## Source

━━━━━━━━━━━━━━━━

When she finds out Michael is due to be released early, Leonie loads her kids in the car and drives to Parchman to get him. It's the same prison where her own father, River, once served time in his youth, and his past there becomes important because Michael isn't the only passenger they pick up: they're also joined by the ghost of a teenager named Richie. Only Jojo and Kayla can see Richie, who Jojo's heard about in his grandfather's stories, and when the family arrives back home, Jojo agrees to confront his grandfather to find out how Richie died.
There's a lot more to it, and that's actually one of the highlights of this novel: it is rich in atmosphere. Ward deftly weaves together the stark realities of poverty, drug addiction, how parents and children can fail each other, and the way the justice system works for the white power structure and against people of color. She brings certain threads to the forefront at times, then others, but never loses track of any of them. She also does beautiful work of characterization, making Jojo an incredibly sympathetic and compelling protagonist, showing Leonie's selfishness and the damage it causes but depicting her as a deeply flawed human rather than a one-note villain, conveying the decency and strength of River and his wife Philomene, doing their best in a world that has not done right by them.
But though it does some things incredibly well, it stumbled hard (at least, for me) in other ways. The most pronounced was that it sets itself in the literary tradition of Beloved...and then doesn't measure up to the incredibly high bar of Toni Morrison's masterpiece. You can't write a story about the stain of institutionalized racism that prominently features ghosts and the mysterious death of a child without knowing that you're going to be compared to Beloved, and if you're going to go there, you better bring it. It wasn't brought. Ward's choice to use Richie as the most prominent ghost in the narrative rather than Given (who Leonie sees only when high), an actual member of the family whose perspective could have been used to give more context to Leonie's youth, is inexplicable to me. I never got invested in Richie, which meant that when Ward brought her threads together for a set of final climactic scenes that are supposed to pack a huge emotional punch, it felt overwrought and unearned rather than profound and cathartic. It has merit, and it's worth reading, but if you haven't read Beloved, read that and skip this.

━━━━━━━━━━━━━━━━

## Supplied records

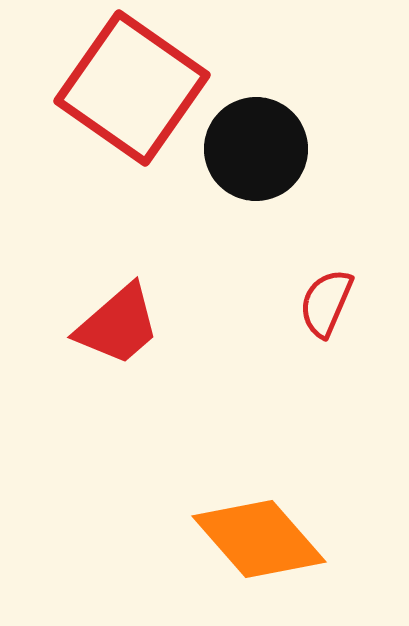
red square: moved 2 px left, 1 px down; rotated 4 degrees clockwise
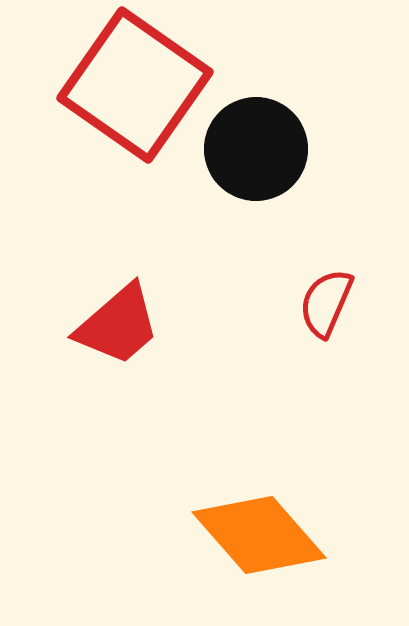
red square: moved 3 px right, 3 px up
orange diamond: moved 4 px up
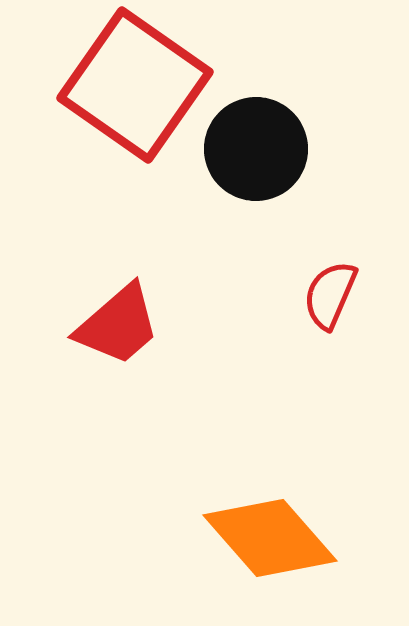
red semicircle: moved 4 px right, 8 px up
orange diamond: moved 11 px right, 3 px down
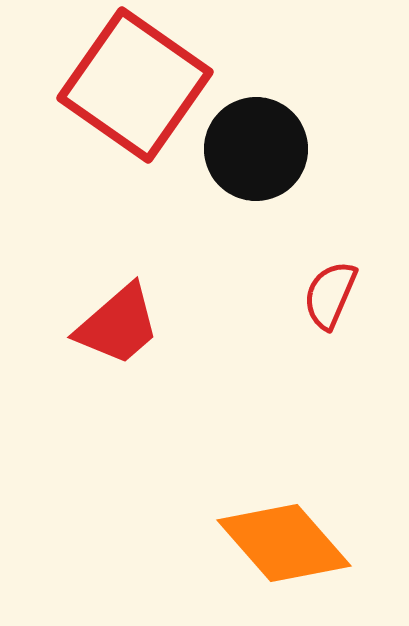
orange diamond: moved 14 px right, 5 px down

━━━━━━━━━━━━━━━━

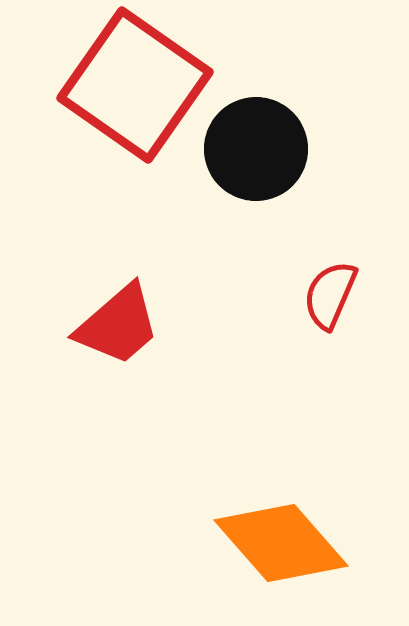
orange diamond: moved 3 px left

━━━━━━━━━━━━━━━━

## To do
(1) In the review, where does Leonie drive to pick up Michael?
(2) According to the review, what realities does Ward weave together in the novel? List them all.
(3) Write out the passage of the review that opens with the words "When she finds" and closes with "how Richie died.".

## The results
(1) Parchman

(2)
- The stark realities of poverty
- Drug addiction
- How parents and children can fail each other
- The way the justice system works for the white power structure and against people of color

(3)
When she finds out Michael is due to be released early, Leonie loads her kids in the car and drives to Parchman to get him. It's the same prison where her own father, River, once served time in his youth, and his past there becomes important because Michael isn't the only passenger they pick up: they're also joined by the ghost of a teenager named Richie. Only Jojo and Kayla can see Richie, who Jojo's heard about in his grandfather's stories, and when the family arrives back home, Jojo agrees to confront his grandfather to find out how Richie died.